§ **What you should do**: In the kernel patch page below, rewrite the commit message paragraph that begins "The HPET has been disabled" as a short bulleted list that keeps its main facts.

§ **Source passage**:
+---+
[v2] Add hardcoded crystal clock for KabyLake

Message ID 20221018190124.v2.1.I918ccc908c5c836c1e21e01d2cf6f59b0157bcc3@changeid
State New
Headers
Series [v2] Add hardcoded crystal clock for KabyLake |

Commit Message

Rishabh Agrawal Oct. 18, 2022, 7:01 p.m. UTC
  Set KabyLake crystal clock manually since the TSC calibration is off
by 0.5%. All the tests that are based on the timer/clock will fail in
this case.

The HPET has been disabled by upstream due to PC10 issue causing the
3 hatch devices, dratini, jinlon, and kohaku to not calibrate the clock
precisely. These 3 devices are KabyLake devices. Intel team has verified
that all KBL devices have 24.0 MHz clock frequency, therefore this
change is valid.

Signed-off-by: Rishabh Agrawal <rishabhagr@chromium.org>
---

Changes in v2:
  - Adding Thomas Gleixner, Daniel Drake, Rafael Wysocki, Len brown and Ingo to review since you worked on this.

 arch/x86/kernel/tsc.c | 17 ++++++++++++++---
 1 file changed, 14 insertions(+), 3 deletions(-)
  

Comments

Peter Zijlstra Oct. 20, 2022, 5:13 p.m. UTC | #1
On Tue, Oct 18, 2022 at 07:01:32PM +0000, Rishabh Agrawal wrote:
> Set KabyLake crystal clock manually since the TSC calibration is off
> by 0.5%. All the tests that are based on the timer/clock will fail in
> this case.
> 
> The HPET has been disabled by upstream due to PC10 issue causing the
> 3 hatch devices, dratini, jinlon, and kohaku to not calibrate the clock

I have no idea what a hatch device is, nor what pokemon have anything to
do with things.

> precisely. These 3 devices are KabyLake devices. Intel team has verified

But no actual Intel person with a Reviewed-by tag we can go pester if
this turns out to be wrong.
+---+
§ **Data section**:
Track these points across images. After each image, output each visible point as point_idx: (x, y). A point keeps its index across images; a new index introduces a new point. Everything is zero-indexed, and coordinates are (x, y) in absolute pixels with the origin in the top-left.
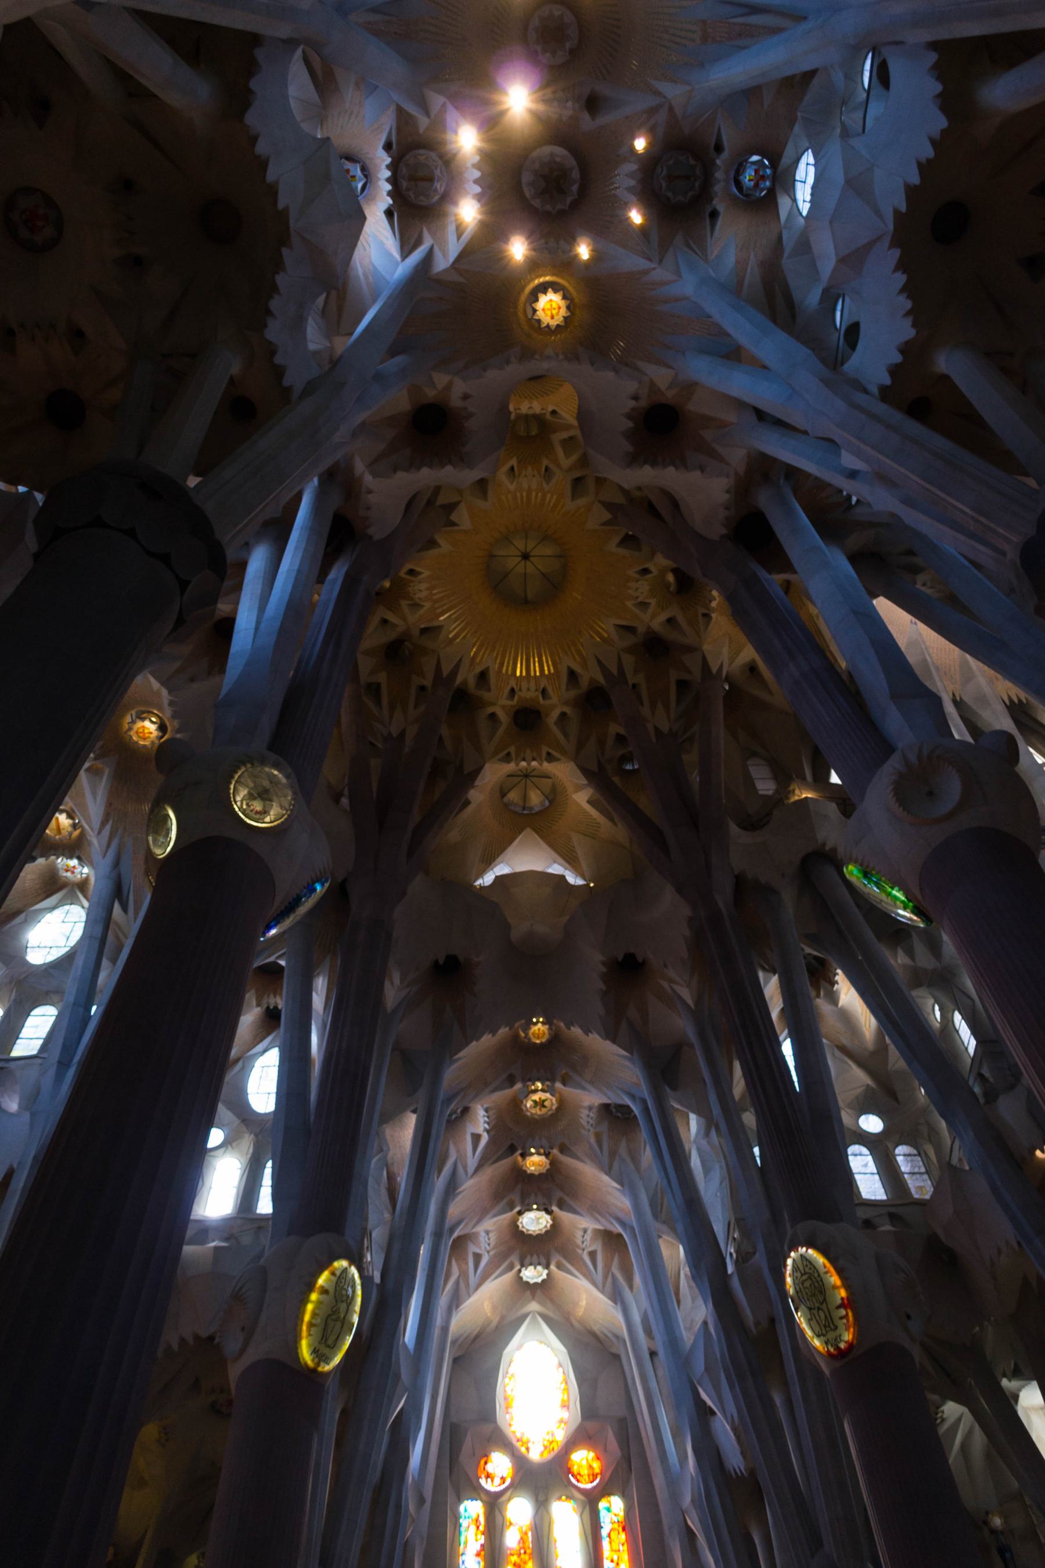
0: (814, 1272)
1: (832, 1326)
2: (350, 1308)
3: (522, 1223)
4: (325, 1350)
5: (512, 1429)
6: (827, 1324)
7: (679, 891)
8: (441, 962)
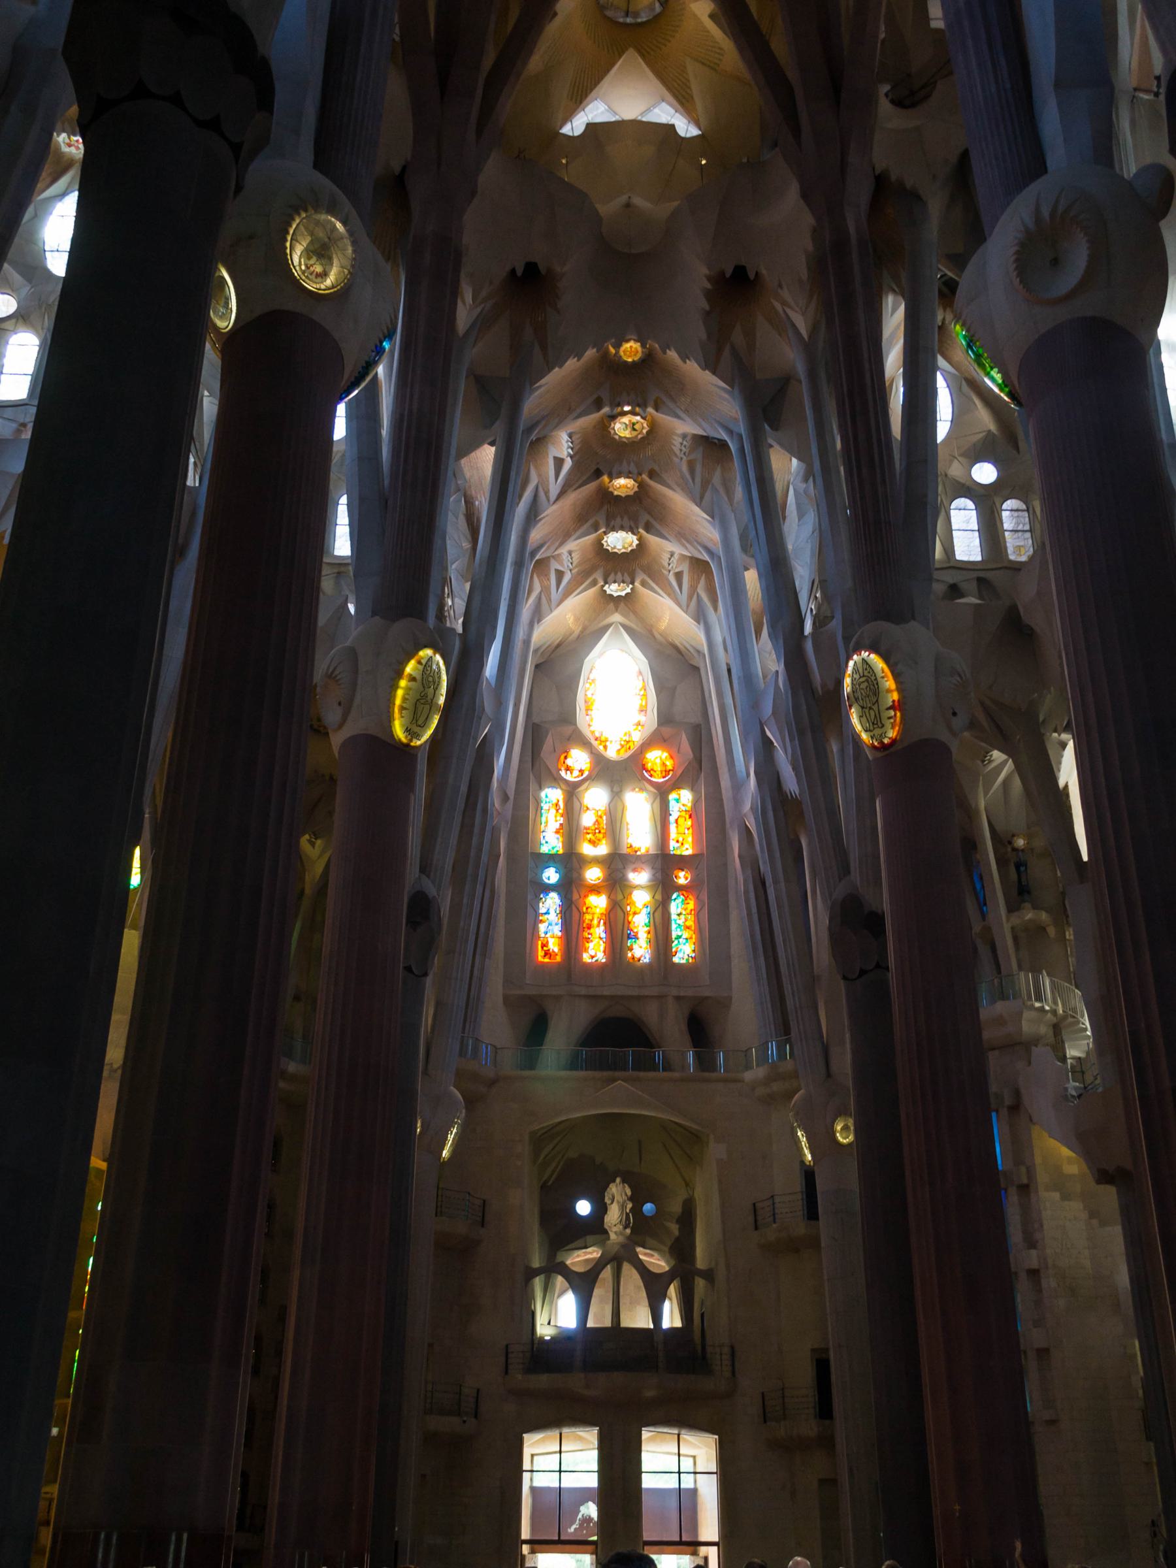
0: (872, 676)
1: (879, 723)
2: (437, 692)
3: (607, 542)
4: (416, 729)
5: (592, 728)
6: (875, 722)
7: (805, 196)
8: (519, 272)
+---+
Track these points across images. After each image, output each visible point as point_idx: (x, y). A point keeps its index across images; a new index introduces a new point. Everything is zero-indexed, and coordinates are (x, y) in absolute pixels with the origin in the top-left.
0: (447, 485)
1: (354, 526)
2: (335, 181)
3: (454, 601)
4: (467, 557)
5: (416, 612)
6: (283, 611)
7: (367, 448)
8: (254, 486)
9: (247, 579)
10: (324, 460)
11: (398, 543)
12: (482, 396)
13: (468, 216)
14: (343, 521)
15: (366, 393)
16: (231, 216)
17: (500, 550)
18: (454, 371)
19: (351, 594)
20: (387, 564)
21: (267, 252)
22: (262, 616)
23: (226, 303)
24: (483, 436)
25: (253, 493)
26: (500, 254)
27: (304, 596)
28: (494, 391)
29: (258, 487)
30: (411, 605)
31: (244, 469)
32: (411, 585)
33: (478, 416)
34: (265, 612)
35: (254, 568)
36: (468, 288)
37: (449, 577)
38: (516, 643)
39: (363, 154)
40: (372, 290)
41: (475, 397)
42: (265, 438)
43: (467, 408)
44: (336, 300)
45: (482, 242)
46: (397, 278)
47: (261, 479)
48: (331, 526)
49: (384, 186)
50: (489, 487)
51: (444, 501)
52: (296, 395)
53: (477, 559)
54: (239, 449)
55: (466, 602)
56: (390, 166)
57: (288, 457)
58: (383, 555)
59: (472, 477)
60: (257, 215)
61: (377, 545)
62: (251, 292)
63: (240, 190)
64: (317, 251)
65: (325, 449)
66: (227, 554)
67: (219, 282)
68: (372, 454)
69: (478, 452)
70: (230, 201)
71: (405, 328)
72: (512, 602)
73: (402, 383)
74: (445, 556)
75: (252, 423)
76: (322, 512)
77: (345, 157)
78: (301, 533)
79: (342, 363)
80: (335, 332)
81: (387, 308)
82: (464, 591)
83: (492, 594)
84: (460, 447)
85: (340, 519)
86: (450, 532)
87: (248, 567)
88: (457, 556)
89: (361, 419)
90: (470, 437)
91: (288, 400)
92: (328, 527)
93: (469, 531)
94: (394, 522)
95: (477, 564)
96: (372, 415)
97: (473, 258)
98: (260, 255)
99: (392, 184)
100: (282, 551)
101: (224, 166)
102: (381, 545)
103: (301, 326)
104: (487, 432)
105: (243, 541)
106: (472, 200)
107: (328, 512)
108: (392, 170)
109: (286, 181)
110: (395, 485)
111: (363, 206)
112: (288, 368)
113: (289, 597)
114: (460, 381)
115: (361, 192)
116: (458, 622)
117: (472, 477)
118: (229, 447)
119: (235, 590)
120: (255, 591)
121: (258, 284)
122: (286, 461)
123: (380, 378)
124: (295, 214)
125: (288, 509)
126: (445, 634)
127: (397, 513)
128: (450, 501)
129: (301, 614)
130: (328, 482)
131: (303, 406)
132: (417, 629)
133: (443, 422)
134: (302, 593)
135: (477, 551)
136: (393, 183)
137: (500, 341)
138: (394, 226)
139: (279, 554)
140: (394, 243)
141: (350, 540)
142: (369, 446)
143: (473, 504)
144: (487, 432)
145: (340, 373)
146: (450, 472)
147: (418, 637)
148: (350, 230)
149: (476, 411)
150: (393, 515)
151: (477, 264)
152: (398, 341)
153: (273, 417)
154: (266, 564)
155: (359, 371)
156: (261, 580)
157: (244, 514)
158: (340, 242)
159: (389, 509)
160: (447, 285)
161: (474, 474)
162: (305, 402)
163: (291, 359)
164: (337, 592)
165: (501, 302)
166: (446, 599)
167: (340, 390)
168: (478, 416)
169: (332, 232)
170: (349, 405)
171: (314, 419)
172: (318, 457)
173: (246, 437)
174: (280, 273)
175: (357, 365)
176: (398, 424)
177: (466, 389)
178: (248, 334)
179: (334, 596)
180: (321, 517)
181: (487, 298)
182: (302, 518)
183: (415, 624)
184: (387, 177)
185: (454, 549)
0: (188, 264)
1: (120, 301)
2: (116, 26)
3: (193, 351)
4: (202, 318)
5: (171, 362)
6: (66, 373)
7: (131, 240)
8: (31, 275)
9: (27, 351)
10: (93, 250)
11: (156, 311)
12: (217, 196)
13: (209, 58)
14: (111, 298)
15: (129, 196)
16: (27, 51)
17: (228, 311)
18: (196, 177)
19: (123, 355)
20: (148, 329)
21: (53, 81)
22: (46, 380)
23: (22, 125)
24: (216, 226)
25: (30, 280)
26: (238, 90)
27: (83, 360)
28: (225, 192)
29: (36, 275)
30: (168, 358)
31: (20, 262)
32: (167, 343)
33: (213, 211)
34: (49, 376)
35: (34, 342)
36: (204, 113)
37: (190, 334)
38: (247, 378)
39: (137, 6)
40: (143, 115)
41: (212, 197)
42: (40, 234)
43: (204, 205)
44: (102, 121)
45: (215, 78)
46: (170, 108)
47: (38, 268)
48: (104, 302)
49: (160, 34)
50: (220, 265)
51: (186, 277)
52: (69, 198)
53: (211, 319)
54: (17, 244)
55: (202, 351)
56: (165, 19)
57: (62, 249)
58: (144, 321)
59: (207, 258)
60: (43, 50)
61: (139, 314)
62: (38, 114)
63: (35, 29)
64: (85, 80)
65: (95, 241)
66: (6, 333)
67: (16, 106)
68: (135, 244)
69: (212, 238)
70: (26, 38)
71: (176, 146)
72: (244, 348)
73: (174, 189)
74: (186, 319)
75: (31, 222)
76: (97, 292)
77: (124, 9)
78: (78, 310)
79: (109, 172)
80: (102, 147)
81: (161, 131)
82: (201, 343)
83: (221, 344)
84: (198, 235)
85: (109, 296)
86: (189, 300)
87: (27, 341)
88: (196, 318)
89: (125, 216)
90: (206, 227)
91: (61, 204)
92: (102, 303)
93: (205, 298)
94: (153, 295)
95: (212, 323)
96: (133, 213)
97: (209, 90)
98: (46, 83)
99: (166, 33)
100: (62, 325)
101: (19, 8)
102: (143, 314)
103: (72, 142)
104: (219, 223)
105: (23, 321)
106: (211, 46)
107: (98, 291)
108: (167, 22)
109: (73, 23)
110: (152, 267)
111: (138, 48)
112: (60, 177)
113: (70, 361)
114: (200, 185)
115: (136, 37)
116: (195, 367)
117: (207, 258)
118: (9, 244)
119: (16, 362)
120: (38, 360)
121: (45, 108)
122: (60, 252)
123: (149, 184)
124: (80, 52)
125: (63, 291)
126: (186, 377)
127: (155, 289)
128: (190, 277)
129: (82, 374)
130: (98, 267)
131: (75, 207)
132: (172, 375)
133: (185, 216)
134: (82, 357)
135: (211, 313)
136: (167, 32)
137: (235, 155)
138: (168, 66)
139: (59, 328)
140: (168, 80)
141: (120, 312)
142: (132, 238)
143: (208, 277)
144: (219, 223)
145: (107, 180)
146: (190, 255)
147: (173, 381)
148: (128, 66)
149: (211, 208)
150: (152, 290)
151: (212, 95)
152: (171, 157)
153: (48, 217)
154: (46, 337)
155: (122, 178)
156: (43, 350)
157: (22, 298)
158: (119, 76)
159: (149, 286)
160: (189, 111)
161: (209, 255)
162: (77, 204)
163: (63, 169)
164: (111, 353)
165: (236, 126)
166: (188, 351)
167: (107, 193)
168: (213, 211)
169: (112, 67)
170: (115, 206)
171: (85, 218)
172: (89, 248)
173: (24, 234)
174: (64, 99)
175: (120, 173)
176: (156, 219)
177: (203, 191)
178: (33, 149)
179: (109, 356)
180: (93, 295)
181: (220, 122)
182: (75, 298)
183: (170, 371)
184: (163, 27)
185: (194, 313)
+---+
§ **Exercise response**:
- Upstream disabled the HPET because of a PC10 issue.
- As a result, the three hatch devices dratini, jinlon, and kohaku do not calibrate the clock precisely.
- All three are KabyLake devices.
- The Intel team verified that all KBL devices have a 24.0 MHz clock frequency, so the change is valid.